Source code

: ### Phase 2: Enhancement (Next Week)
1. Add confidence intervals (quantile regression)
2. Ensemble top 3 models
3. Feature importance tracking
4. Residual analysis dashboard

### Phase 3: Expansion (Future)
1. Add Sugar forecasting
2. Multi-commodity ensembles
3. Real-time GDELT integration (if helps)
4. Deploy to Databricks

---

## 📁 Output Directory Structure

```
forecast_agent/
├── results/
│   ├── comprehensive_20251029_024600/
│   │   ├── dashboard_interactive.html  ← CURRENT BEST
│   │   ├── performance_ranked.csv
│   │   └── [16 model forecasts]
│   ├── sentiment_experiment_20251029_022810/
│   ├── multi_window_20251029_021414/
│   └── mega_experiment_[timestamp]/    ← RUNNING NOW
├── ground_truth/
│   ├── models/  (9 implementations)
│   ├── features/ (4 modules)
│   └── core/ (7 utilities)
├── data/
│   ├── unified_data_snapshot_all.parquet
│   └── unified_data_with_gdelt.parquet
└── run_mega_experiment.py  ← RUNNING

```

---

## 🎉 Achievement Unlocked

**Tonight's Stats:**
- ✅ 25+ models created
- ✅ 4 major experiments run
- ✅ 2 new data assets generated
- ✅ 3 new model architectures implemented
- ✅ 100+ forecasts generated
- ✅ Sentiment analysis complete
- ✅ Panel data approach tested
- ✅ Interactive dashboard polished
------------------------------------
Brief |
Scan the records above and report every line with the string "RUNNING".

Answer to this exercise |
│   └── mega_experiment_[timestamp]/    ← RUNNING NOW
└── run_mega_experiment.py  ← RUNNING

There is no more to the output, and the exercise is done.